People wearing hard hats
Lord Patten visiting Roath Lock site

BBC Chairman, Lord Patten addressed this point in an interview published in the Western Mail, saying :

"It's perfectly true, if I may say so, that there are fewer people reading papers that are published in Wales and, because of the tough climate for advertising revenue, commercial broadcasters haven't been able to commit as much to Wales as in the past.

"So that puts a particular responsibility on the BBC to act as a guardian, as a custodian of the public space of citizens at a time when there is increased political vitality in Wales because of the establishment of the Welsh Parliament. This is a point which is well understood by the BBC Trust.

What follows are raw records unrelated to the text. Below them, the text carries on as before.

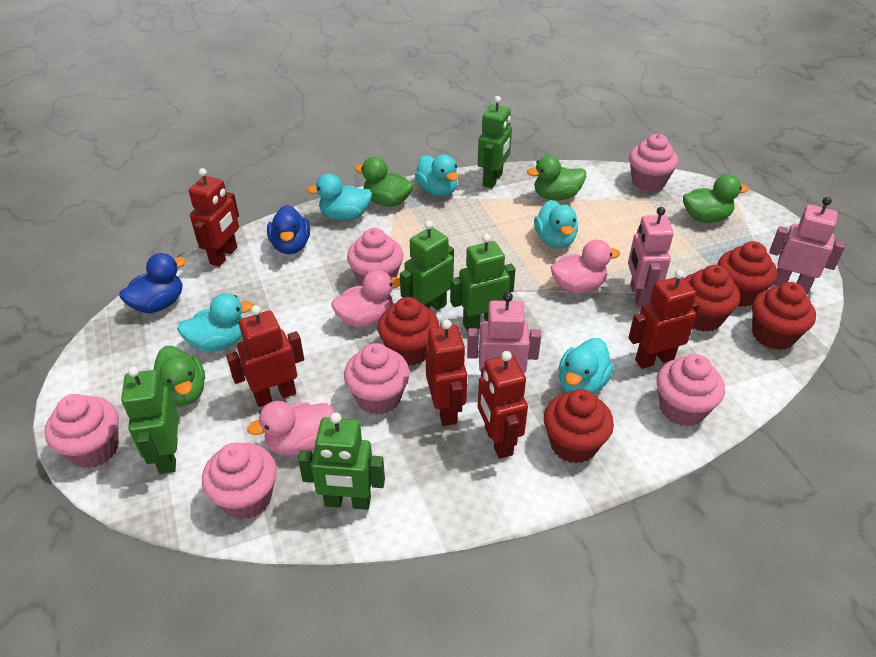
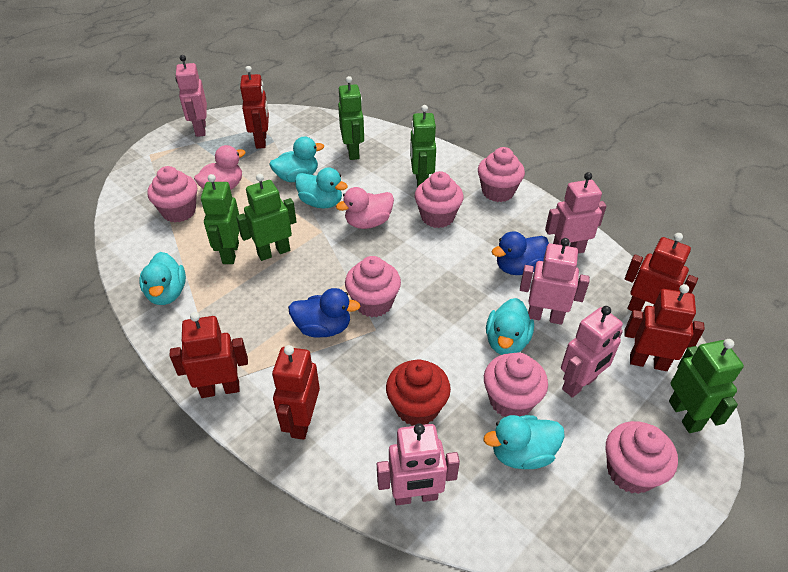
green duck: [154,346,205,406] [354,157,414,206] [527,155,586,201] [683,174,749,223] = 4 -> none = 0
pink duck: [247,401,334,456] [331,270,400,327] [551,240,620,293] = 3 -> [194,145,246,190] [336,187,394,229] = 2
pink robot: [467,292,541,373] [628,207,674,308] [769,197,845,294] = 3 -> [176,55,207,137] [377,423,460,505] [520,238,590,325] [545,172,607,254] [561,306,623,398] = 5
red cupcake: [377,297,440,366] [544,389,614,464] [685,265,740,332] [717,241,777,307] [752,282,816,350] = 5 -> [386,360,451,426] = 1

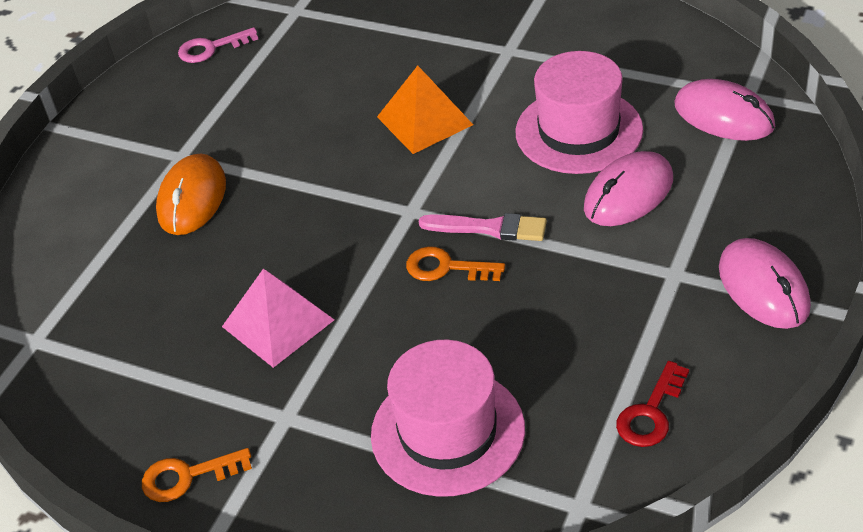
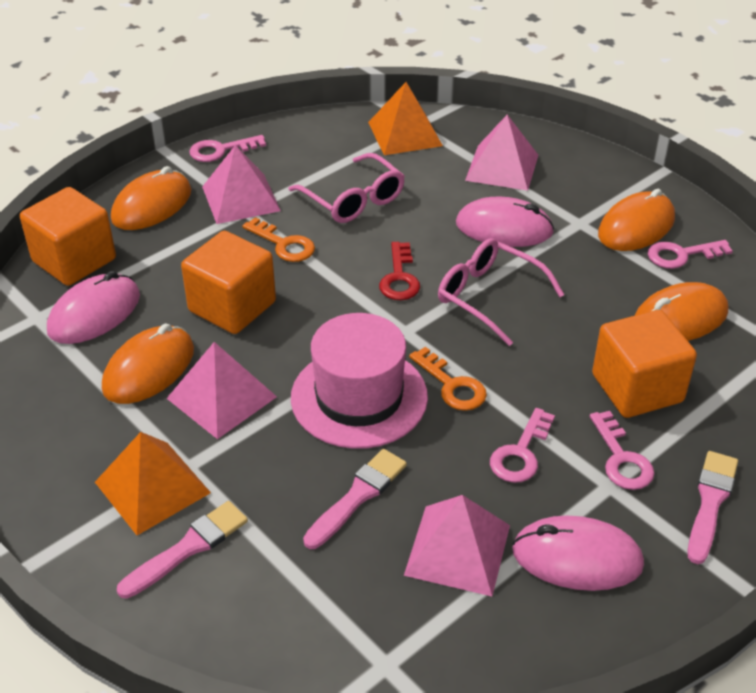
orange cube: none = 0 -> [20,187,116,286] [181,231,276,334] [592,310,697,418] = 3
orange mouse: [156,154,226,235] = 1 -> [102,323,194,404] [111,166,191,230] [598,189,675,251] [635,282,728,341] = 4
orange pyramid: [377,66,473,154] = 1 -> [95,432,211,535] [368,82,443,155] = 2
pink brush: [419,213,547,241] = 1 -> [117,501,248,599] [303,449,407,549] [687,451,738,564] = 3
pink glasses: none = 0 -> [288,153,405,223] [438,238,564,346] = 2
pink hat: [371,340,525,497] [515,51,643,174] = 2 -> [291,313,428,449] = 1
pink key: [178,27,258,63] = 1 -> [189,135,266,162] [490,408,555,483] [590,411,654,490] [648,240,733,269] = 4
pink pyramid: [222,269,334,368] = 1 -> [166,342,277,439] [202,145,281,224] [404,495,510,596] [465,115,538,191] = 4

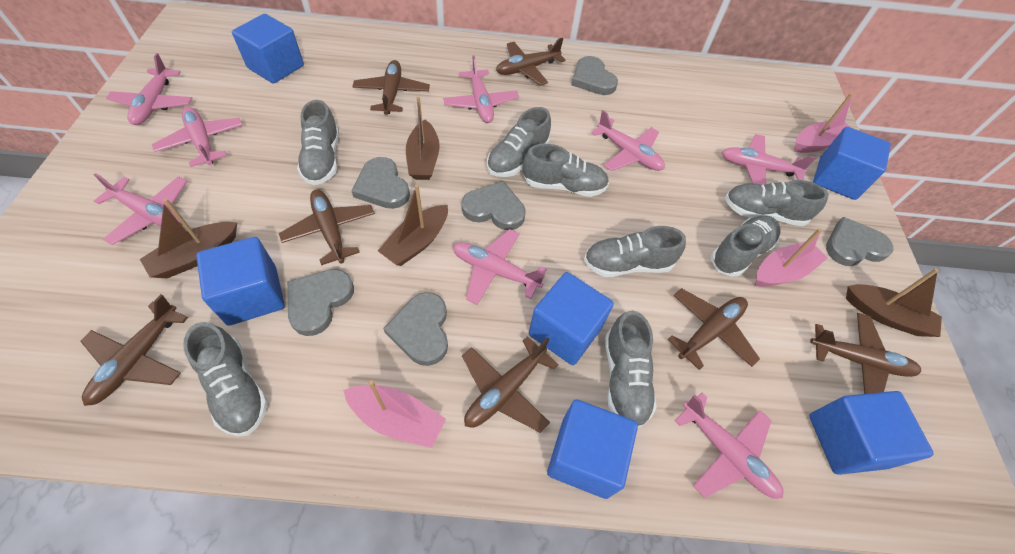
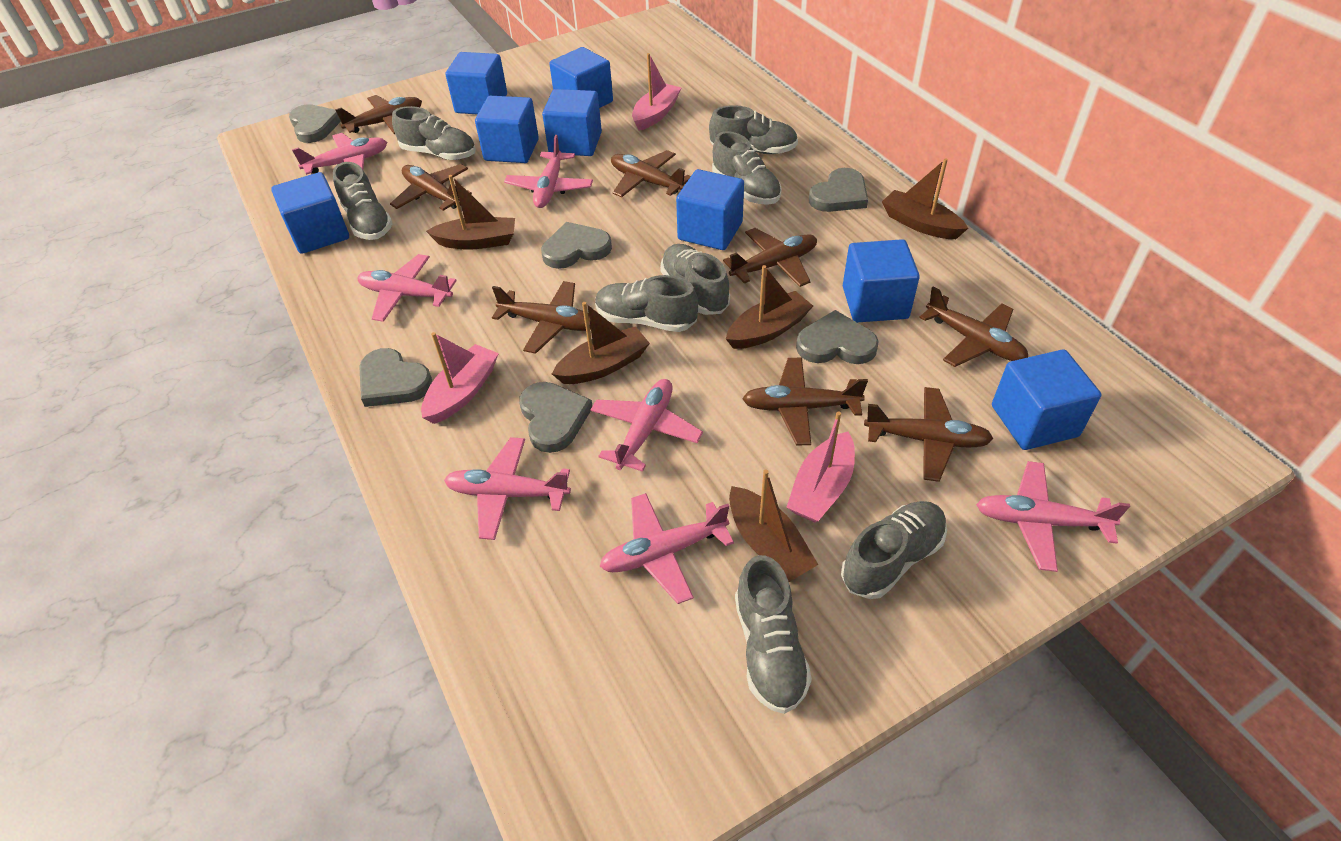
blue cube: [196,237,285,326] [232,14,304,84] [529,272,614,365] [547,400,638,499] [809,391,934,475] [813,127,891,200] = 6 -> [271,172,349,254] [446,52,507,114] [475,96,539,163] [542,89,602,156] [549,47,613,108] [676,169,744,250] [843,239,920,323] [992,349,1101,450] = 8
brown boat: [140,198,237,278] [378,184,448,266] [406,97,440,180] [846,268,942,337] = 4 -> [426,175,515,250] [552,302,650,384] [726,265,813,349] [729,470,818,582] [882,158,968,239] = 5
brown plane: [80,294,188,406] [279,189,375,265] [352,60,430,115] [462,336,559,433] [496,38,565,86] [668,288,760,370] [810,313,921,394] = 7 -> [335,95,422,134] [390,164,472,211] [492,281,591,354] [611,150,691,197] [723,228,817,287] [742,358,868,445] [864,387,993,482] [919,287,1028,367] = 8
pink plane: [93,173,187,245] [106,53,192,125] [152,107,243,167] [443,56,519,123] [453,229,547,305] [591,110,665,171] [674,393,784,499] [722,134,816,185] = 8 -> [292,133,387,175] [357,254,457,322] [444,437,571,540] [504,135,593,208] [590,379,703,472] [599,493,734,604] [976,461,1130,572] = 7

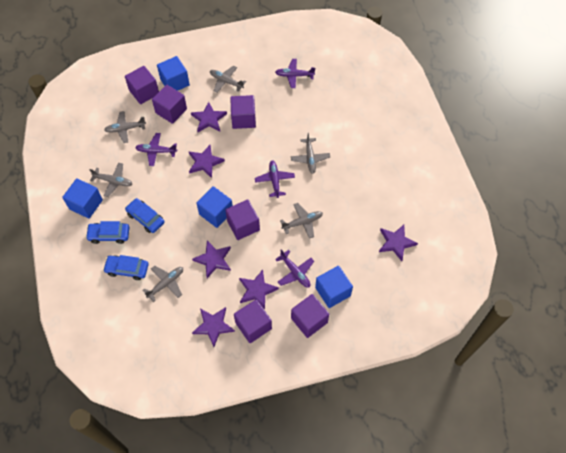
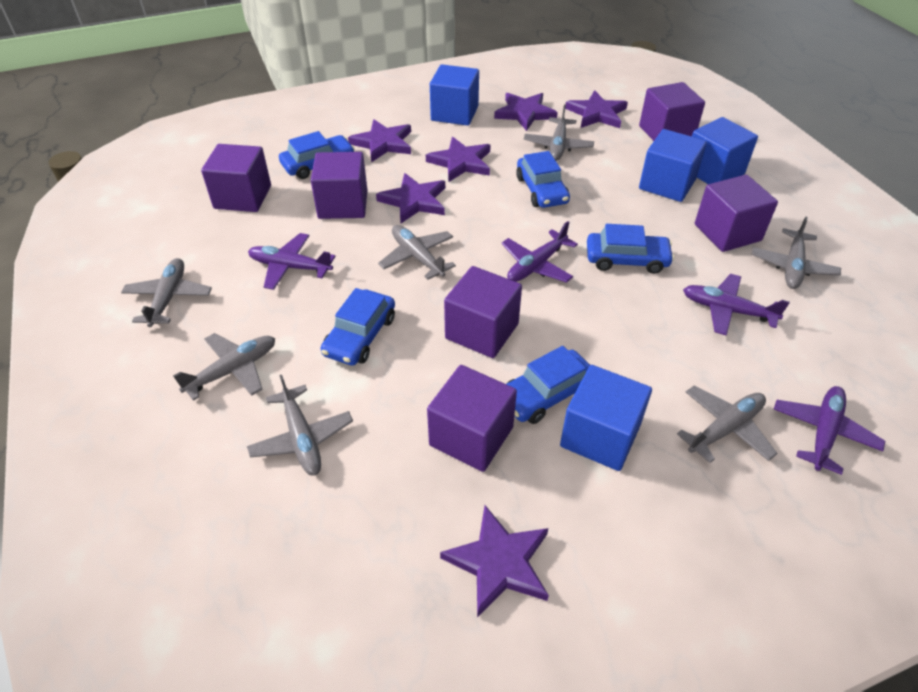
blue car: [86,221,130,244] [103,255,149,280] [125,198,164,233] = 3 -> [279,131,355,179] [320,288,395,366] [506,346,590,424] [516,151,570,208] [587,224,674,274] = 5
grey plane: [89,163,132,197] [104,111,146,143] [143,266,183,302] [210,66,246,93] [280,203,323,239] [291,133,330,174] = 6 -> [121,258,212,327] [173,333,275,401] [247,375,353,476] [378,225,456,280] [524,105,594,161] [677,386,778,463] [752,216,841,289] = 7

"It doesn't mean that the consequences of the Licence Fee settlement that we have to deal with will apply everywhere else but not in Wales. But I can assure you that we have a strong understanding of, first of all, the importance of the BBC in Welsh political and cultural life, and secondly an understanding as well of the importance of Wales as a creative hub for programmes that are made for the whole BBC network."